Des freins encore nombreux

Mais la rupture ne fait pas l’unanimité. Ni ceux qui tentent de la faire émerger… Le cas du très controversé Paul Eremenko, venu de Google et embauché fin 2017 chez Airbus en tant que directeur de la technologie, en est l’illustration. "Tom Enders lui a dit, vas-y, assainit, agrandit les voies, témoigne un ex-dirigeant d’Airbus. Et il a fait le job. Même si je reconnais qu’il était humainement spécial, radical. Il a fait face à a un système figé sur des intérêts individuels et des dogmes entraînant le statu quo. Sa feuille de route technologique a été consolidée et représente un héritage non négligeable dans l’organisation actuelle de son remplaçant." À savoir : l’ "airbusienne" Grazia Vittadini, qui a visiblement apaisé le climat interne.

Du côté des petites structures, on se heurte au manque d’argent. "Le fonds de capital-risque Global Space Ventures, dédié aux start-up du spatial, s’est arrêté, car il n’a pas réussi à lever suffisamment de moyens auprès des acteurs de la finance, assure François Chopard, à la tête de l’incubateur Starburst Accelerator. Cela montre que les investisseurs hésitent à prendre le risque dans des start-up du secteur aéronautique. Des fonds ont bien vu le jour, surtout dans la Silicon Valley, mais tournés vers les biotechs et les medtechs." Mais les secteurs de l’aéronautique et de la défense font peur en raison des cycles longs et des montants élevés que nécessitent les projets…

Le difficile rapport au temps

François Chopard soutient que le secteur est devenu plus séduisant ces dernières années avec les coups d’éclats récents de SpaceX et de Virgin Galactic. Reste que les relations entre petites structures et grands groupes ne sont pas toujours au beau fixe. Comme en témoignent les rapports tendus entre Starburst Accelerator et le Groupement des industries françaises aéronautiques et spatiales (Gifas), représentant les entreprises plus traditionnelles du secteur… Si les grands groupes aéronautiques, tels qu’Airbus, Boeing et Safran, se sont rapprochés des start-up, les freins culturels internes restent nombreux.

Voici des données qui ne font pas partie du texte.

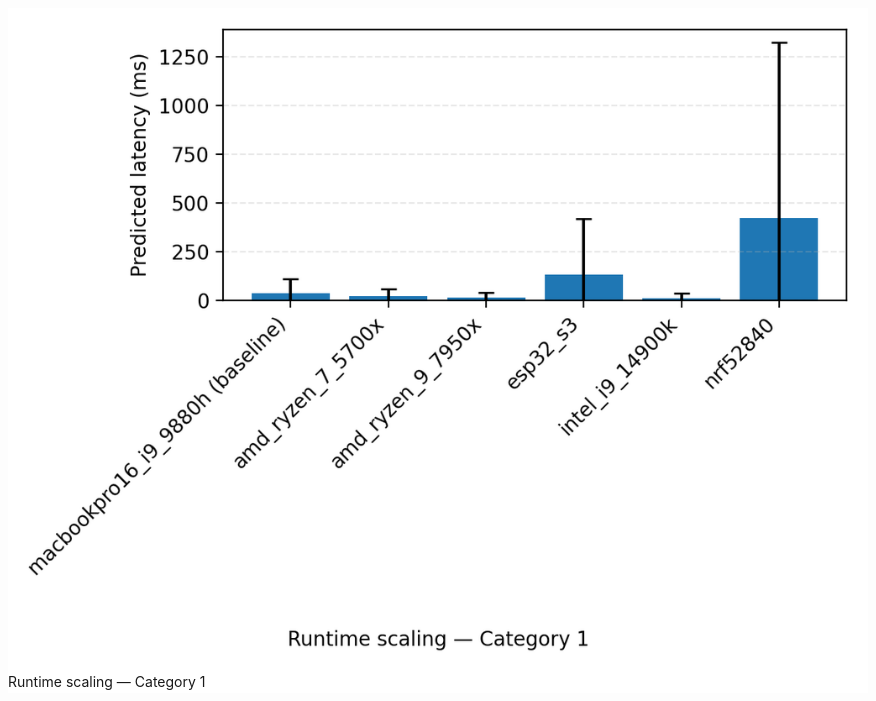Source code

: ![20251008T114603Z/category_1/runtime_scaling_category_cat-1.png](20251008T114603Z/category_1/runtime_scaling_category_cat-1.png)

Runtime scaling — Category 1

Parmi les plus cités : le rapport au temps. "Le rapport à l’urgence n’est pas le même que dans nombre d’autres secteurs, ce qui est sûrement lié au cycle de vie des produits, relève un ancien cadre d’un équipementier aéronautique. Le secteur doit comprendre que les cycles de développement doivent être raccourcis." Des propos à nuancer alors qu’Airbus vise, avec une utilisation accrue du numérique, à réduire les temps de développement des appareils. "Il n’a fallu que cinq mois entre le feu vert de Guillaume Faury, le président exécutif d’Airbus, et la création de Skytra en mai 2019", argue Élise Weber, la cofondatrice de cette nouvelle filiale financière de l’avionneur, pour souligner l’agilité nouvellement acquise par le groupe.

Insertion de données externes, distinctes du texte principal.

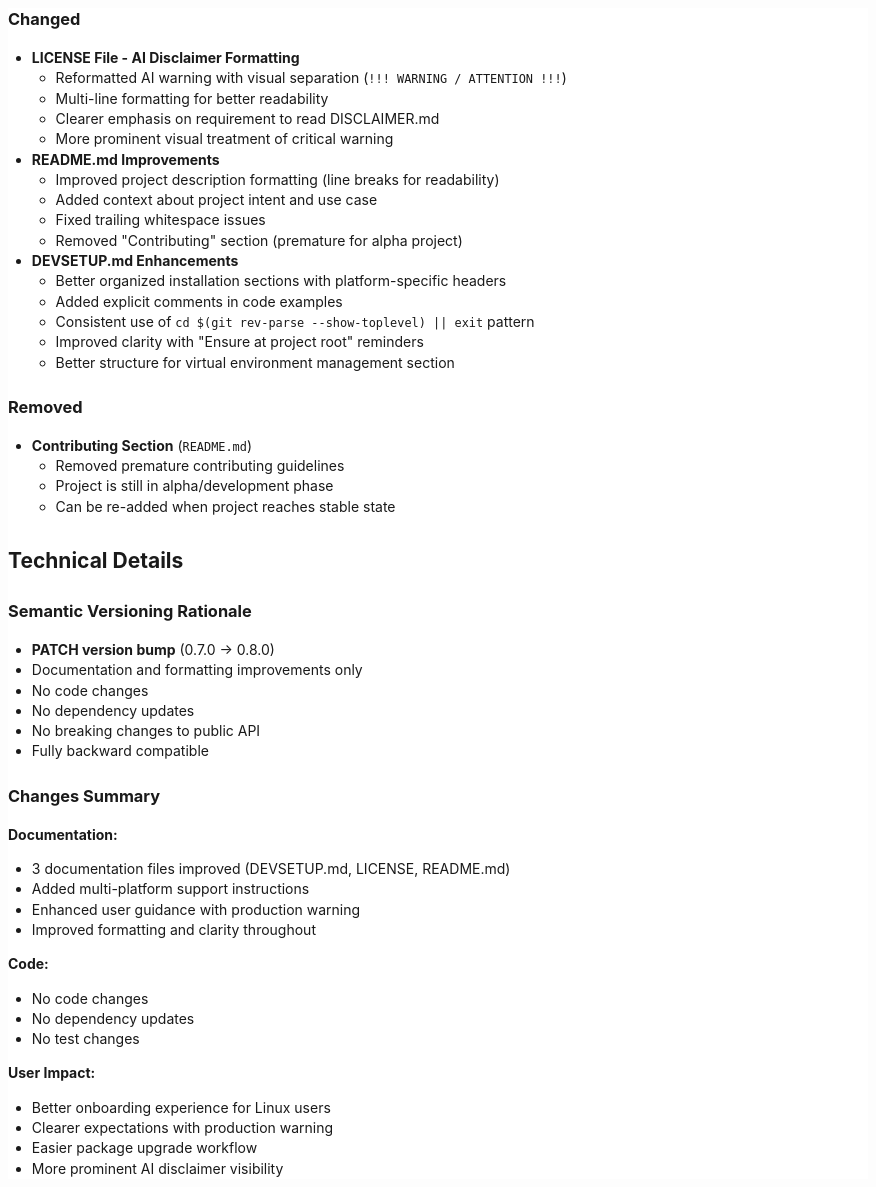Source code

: ### Changed
- **LICENSE File - AI Disclaimer Formatting**
  - Reformatted AI warning with visual separation (`!!! WARNING / ATTENTION !!!`)
  - Multi-line formatting for better readability
  - Clearer emphasis on requirement to read DISCLAIMER.md
  - More prominent visual treatment of critical warning
- **README.md Improvements**
  - Improved project description formatting (line breaks for readability)
  - Added context about project intent and use case
  - Fixed trailing whitespace issues
  - Removed "Contributing" section (premature for alpha project)
- **DEVSETUP.md Enhancements**
  - Better organized installation sections with platform-specific headers
  - Added explicit comments in code examples
  - Consistent use of `cd $(git rev-parse --show-toplevel) || exit` pattern
  - Improved clarity with "Ensure at project root" reminders
  - Better structure for virtual environment management section

### Removed
- **Contributing Section** (`README.md`)
  - Removed premature contributing guidelines
  - Project is still in alpha/development phase
  - Can be re-added when project reaches stable state

## Technical Details

### Semantic Versioning Rationale
- **PATCH version bump** (0.7.0 → 0.8.0)
- Documentation and formatting improvements only
- No code changes
- No dependency updates
- No breaking changes to public API
- Fully backward compatible

### Changes Summary

**Documentation:**
- 3 documentation files improved (DEVSETUP.md, LICENSE, README.md)
- Added multi-platform support instructions
- Enhanced user guidance with production warning
- Improved formatting and clarity throughout

**Code:**
- No code changes
- No dependency updates
- No test changes

**User Impact:**
- Better onboarding experience for Linux users
- Clearer expectations with production warning
- Easier package upgrade workflow
- More prominent AI disclaimer visibility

Autre frein à faire sauter, et sans doute le plus difficile, l’acceptation de l’échec. "L’un des freins à la disruption dans l’aéronautique réside dans la volonté de faire bien du premier coup, reconnaît Olivier Leclerc. On a tendance dans ce secteur à appliquer les principes de qualité des produits à toutes les phases de développement." Un point de vue partagé par Yann Barbaux qui y voit là une difficulté persistante, constituant une vraie différence d’approche entre l’Europe et les États-Unis. "Les managers doivent davantage permettre à leurs équipes de se tromper, préconise-t-il. Mais les ingénieurs doivent aussi apprendre à plus rapidement se défaire d’une idée qu’il pensait bonne." La disruption est avant tout un enjeu humain. Aux acteurs, venus de tous horizons, de s’entendre pour la faire éclore.